In the final image in “Blossom,” Oliver joins John Donne and Andrew Marvell when she shows sex warring with time. In “Good Morrow,” neo-Platonic Donne imagines time standing still when he is making love. At the end of “To His Coy Mistress,” carpe diem Marvell does not see this as possible but declares, “Although we cannot make time stand still, yet we can make him run.” Oliver adds a third possibility: time is shattered at the moment of union.
Blossom
By Mary Oliver
In April
the ponds
open
like black blossoms
the moon
swims in every one;
there’s fire
everywhere: frogs shouting
their desire,
their satisfaction. What
we know: that time
chops at us all like an iron
hoe, that death
is a state of paralysis.

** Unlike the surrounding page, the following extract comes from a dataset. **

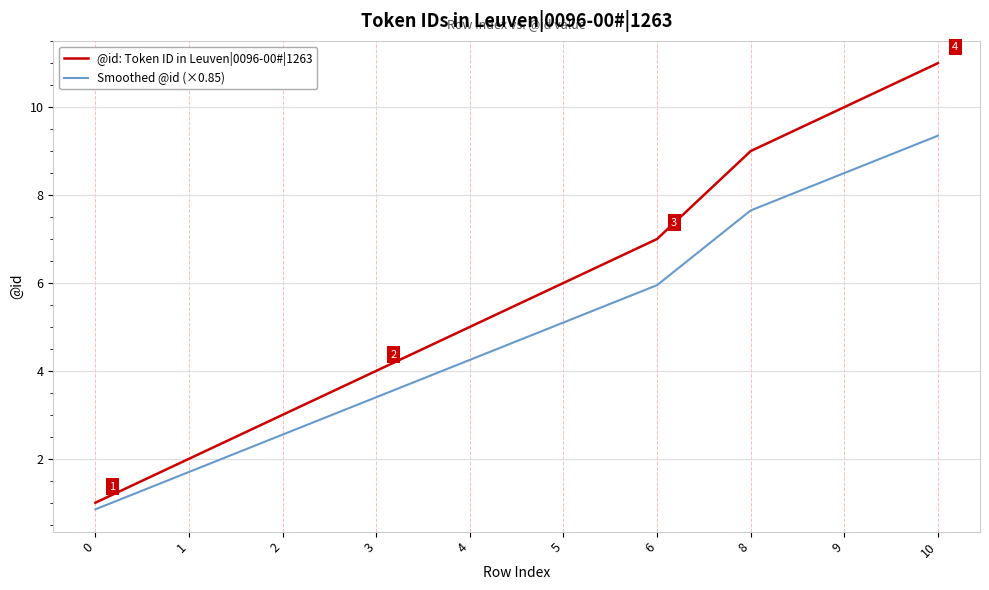

The value of @id: Token ID in Leuven|0096-00#|1263 at 6 is 11.5. True or false?

False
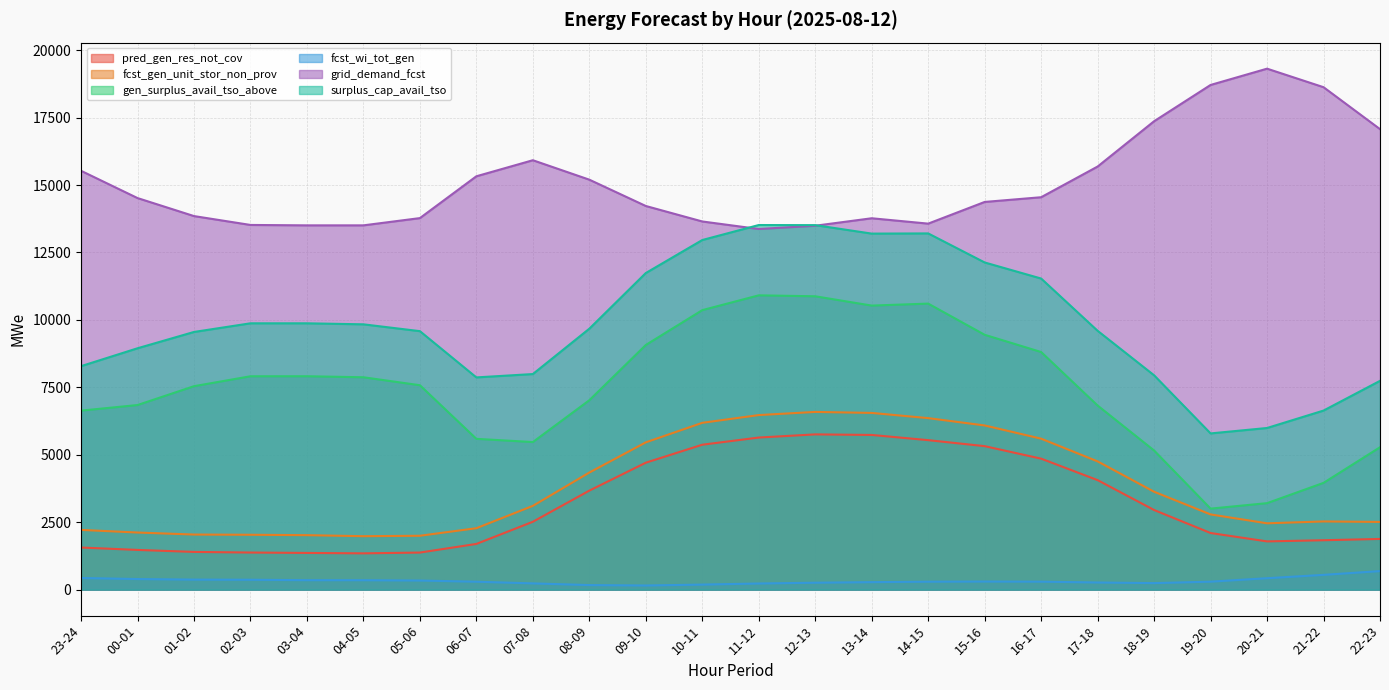

What is the value of the fcst_gen_unit_stor_non_prov point at the 9th from the left?

3105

What
we long for: joy
before death, nights
In the swale—everything else
can wait but not
this thrust
from the root
of the body. What
we know: we are more
than blood–we are more
than our hunger and yet
we belong
to the moon and when the ponds
open, when the burning
begins the most
thoughtful among us dreams
of hurrying down
into the black petals,
into the fire,
into the night where time lies shattered,
into the body of another.
Given how determined Oliver is to capture the experience in language, it’s noteworthy that she gives up on language altogether at the end of another April frog poem. Here it is:
April
I wanted to speak at length about
The happiness of my body and the
Delight of my mind for it was
April, a night, a full moon and—But something in myself for maybe
From somewhere other said: not too
Many words, please, in the muddy shallows theFrogs are singing.
Sometimes just mentioning the frogs’ night chorus is enough. Still, it’s nice to have other Oliver poems that go into more detail.